* **YOUR OBJECTIVE**:
Search the data for the string "CROSS" and gather each line it is in.

(Excerpts from a dataset)
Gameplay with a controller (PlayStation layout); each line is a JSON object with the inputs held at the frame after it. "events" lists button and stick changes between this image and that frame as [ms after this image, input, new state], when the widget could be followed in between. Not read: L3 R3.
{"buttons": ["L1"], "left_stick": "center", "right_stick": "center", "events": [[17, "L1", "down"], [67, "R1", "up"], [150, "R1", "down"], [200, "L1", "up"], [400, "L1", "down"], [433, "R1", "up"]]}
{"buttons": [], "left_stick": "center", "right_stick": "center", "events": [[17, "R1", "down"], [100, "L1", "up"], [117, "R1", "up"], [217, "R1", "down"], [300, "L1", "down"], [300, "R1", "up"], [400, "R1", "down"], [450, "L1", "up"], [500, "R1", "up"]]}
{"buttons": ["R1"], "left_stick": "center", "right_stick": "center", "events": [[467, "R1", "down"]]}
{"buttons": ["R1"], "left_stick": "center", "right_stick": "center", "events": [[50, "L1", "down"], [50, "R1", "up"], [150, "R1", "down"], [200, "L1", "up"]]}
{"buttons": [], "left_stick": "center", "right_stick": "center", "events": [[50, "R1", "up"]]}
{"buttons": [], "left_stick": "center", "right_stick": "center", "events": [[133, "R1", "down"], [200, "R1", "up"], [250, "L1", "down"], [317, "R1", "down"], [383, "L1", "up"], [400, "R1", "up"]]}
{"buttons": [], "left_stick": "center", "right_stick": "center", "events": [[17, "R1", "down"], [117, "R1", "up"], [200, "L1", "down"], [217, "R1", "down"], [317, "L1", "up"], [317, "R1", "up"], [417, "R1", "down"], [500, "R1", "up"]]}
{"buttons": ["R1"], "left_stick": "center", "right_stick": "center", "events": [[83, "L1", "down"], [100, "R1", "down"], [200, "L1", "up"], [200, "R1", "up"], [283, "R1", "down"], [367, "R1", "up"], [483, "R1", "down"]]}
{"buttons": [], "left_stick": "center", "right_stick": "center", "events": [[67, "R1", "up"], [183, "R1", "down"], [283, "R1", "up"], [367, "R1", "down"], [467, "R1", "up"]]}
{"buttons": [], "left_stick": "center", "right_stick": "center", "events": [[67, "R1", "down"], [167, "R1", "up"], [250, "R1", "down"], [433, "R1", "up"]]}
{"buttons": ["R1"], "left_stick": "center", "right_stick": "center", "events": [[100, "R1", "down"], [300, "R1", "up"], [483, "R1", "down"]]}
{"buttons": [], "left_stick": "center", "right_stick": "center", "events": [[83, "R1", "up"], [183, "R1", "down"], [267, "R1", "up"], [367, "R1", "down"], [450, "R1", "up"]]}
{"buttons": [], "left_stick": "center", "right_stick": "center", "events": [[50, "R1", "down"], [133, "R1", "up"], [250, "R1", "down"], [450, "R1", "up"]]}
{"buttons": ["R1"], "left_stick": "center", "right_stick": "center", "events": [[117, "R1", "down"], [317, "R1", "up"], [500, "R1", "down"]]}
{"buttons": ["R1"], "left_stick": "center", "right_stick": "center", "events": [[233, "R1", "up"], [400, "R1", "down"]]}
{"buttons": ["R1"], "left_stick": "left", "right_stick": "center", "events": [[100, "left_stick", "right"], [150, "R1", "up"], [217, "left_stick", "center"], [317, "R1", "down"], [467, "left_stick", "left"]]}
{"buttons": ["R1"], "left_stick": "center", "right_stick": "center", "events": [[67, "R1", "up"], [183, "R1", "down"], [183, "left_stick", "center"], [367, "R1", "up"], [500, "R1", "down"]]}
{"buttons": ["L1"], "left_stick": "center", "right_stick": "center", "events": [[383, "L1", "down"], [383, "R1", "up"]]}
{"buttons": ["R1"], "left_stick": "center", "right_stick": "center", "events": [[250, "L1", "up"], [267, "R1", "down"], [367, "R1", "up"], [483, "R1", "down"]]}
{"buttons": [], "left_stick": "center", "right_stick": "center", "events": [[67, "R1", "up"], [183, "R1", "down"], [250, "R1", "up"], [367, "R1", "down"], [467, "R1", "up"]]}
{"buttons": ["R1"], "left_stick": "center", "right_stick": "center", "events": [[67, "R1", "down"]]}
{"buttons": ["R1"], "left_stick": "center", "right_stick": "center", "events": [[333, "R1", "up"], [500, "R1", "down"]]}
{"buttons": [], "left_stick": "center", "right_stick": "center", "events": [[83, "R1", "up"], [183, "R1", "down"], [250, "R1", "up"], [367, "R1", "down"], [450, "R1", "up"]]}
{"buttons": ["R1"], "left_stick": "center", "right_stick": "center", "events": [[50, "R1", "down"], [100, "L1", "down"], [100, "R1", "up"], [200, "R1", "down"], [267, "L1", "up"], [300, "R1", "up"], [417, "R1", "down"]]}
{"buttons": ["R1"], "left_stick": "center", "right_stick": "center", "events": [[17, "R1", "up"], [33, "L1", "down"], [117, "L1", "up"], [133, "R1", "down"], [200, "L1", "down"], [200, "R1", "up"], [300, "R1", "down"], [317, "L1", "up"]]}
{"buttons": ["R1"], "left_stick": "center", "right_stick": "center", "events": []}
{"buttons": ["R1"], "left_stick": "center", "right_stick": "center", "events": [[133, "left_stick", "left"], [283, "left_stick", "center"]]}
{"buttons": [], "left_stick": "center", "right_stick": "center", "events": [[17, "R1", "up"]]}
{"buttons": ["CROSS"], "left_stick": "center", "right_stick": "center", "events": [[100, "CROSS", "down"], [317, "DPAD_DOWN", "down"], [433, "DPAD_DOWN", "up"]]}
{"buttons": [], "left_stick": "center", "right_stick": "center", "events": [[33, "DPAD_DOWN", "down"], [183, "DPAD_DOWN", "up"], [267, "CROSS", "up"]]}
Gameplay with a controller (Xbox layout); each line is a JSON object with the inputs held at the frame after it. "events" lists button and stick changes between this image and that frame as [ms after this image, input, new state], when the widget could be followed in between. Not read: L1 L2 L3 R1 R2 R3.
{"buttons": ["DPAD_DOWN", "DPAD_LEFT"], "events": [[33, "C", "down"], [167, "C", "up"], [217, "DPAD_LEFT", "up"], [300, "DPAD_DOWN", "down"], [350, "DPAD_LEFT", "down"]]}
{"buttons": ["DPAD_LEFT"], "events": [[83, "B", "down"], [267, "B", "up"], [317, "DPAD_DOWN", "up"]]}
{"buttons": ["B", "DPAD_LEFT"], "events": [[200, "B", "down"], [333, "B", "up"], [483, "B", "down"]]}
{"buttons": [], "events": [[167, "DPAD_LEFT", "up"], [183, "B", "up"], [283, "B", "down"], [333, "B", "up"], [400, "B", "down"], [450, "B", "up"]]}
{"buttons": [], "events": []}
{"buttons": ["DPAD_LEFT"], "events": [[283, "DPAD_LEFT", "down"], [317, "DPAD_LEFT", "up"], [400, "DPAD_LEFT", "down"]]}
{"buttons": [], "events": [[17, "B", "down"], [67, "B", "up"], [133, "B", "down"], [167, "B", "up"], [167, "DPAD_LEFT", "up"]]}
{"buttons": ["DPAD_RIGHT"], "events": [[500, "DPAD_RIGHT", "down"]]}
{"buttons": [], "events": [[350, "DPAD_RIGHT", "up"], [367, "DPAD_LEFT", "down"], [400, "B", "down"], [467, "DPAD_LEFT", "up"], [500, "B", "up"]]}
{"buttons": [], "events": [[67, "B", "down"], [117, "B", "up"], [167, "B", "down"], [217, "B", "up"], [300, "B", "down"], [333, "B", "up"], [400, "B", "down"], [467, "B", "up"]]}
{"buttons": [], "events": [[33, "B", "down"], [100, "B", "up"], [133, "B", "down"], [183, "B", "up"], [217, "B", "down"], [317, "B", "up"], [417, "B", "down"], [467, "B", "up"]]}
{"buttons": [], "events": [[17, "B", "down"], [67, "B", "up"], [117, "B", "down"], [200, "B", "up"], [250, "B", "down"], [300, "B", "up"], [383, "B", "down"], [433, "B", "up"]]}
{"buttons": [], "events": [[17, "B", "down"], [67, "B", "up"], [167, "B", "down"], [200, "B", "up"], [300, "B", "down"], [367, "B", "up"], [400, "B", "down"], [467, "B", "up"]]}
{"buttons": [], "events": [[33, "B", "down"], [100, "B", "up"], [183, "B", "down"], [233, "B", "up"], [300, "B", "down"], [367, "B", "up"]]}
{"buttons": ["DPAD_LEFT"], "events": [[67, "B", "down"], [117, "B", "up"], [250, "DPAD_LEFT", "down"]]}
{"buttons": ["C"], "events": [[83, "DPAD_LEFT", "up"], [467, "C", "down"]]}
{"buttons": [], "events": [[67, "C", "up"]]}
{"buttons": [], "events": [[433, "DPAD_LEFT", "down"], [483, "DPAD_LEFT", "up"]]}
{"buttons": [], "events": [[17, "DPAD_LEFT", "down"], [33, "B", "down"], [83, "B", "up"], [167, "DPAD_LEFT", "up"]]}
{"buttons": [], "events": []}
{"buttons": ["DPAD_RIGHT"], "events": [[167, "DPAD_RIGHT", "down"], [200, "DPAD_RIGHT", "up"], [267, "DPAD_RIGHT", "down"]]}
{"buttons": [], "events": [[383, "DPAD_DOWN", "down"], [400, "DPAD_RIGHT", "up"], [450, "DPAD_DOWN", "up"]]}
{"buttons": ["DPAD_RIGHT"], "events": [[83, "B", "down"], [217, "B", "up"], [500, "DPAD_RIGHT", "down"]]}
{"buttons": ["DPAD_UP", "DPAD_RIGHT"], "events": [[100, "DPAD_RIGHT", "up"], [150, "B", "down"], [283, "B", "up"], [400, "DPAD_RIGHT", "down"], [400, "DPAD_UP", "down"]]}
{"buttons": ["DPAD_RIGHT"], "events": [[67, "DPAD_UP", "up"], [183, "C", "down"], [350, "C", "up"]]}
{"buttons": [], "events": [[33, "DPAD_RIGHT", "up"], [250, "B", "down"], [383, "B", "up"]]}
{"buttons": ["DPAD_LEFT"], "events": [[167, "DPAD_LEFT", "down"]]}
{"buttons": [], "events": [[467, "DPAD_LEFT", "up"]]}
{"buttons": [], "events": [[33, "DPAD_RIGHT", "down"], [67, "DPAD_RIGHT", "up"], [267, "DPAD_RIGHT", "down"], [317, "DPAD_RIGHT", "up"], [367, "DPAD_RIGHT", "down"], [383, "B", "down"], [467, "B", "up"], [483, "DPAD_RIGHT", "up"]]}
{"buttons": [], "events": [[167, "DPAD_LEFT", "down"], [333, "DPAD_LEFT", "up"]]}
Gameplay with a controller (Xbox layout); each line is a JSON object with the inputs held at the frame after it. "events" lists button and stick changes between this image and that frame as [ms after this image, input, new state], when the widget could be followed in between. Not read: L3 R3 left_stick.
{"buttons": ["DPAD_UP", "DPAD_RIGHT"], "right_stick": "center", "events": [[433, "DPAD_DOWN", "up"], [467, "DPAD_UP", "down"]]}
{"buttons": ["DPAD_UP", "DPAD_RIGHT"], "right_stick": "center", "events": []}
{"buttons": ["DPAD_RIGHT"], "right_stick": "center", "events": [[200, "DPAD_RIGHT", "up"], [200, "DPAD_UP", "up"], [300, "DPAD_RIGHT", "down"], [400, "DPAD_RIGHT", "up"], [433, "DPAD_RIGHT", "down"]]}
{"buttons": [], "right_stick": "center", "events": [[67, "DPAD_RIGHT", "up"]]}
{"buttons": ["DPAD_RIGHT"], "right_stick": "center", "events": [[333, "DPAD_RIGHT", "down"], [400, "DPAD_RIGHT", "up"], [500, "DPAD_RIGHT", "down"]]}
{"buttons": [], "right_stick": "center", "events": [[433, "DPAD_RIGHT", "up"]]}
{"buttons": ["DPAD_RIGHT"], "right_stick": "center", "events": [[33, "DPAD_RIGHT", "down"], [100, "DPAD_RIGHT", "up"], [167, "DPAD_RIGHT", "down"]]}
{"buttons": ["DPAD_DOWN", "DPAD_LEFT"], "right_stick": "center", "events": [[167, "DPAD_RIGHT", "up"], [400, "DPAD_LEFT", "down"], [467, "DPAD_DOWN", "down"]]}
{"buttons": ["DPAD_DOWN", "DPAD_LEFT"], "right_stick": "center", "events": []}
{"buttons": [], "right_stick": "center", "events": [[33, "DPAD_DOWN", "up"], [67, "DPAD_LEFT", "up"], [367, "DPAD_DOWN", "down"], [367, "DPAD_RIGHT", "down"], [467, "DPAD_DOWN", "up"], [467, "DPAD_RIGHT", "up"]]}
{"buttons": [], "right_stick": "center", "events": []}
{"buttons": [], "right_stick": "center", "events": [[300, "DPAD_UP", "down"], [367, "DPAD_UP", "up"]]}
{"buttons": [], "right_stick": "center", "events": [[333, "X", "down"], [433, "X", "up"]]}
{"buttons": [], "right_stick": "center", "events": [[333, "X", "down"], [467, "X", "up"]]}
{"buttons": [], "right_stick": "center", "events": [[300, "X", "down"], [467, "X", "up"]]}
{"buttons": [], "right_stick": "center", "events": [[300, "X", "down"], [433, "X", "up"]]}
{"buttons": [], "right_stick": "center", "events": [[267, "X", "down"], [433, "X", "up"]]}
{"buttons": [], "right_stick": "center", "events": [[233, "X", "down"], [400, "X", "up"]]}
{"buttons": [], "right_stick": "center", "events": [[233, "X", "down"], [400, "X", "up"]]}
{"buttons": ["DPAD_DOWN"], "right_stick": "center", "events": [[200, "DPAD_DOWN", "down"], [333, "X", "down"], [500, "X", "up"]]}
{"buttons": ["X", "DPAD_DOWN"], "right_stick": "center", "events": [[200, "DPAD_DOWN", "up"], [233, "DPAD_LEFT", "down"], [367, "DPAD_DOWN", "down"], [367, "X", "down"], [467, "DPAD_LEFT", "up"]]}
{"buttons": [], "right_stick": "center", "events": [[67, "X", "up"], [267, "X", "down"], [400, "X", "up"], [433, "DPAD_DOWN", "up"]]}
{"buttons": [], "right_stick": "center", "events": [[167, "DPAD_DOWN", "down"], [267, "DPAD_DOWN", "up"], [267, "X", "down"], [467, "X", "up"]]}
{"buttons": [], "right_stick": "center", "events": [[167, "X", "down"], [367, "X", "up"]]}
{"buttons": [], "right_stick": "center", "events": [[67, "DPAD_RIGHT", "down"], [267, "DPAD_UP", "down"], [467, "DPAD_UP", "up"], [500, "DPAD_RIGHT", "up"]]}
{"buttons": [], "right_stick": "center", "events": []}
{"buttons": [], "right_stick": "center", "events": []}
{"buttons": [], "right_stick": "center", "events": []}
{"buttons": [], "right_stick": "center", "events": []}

* **RESULT**:
{"buttons": ["CROSS"], "left_stick": "center", "right_stick": "center", "events": [[100, "CROSS", "down"], [317, "DPAD_DOWN", "down"], [433, "DPAD_DOWN", "up"]]}
{"buttons": [], "left_stick": "center", "right_stick": "center", "events": [[33, "DPAD_DOWN", "down"], [183, "DPAD_DOWN", "up"], [267, "CROSS", "up"]]}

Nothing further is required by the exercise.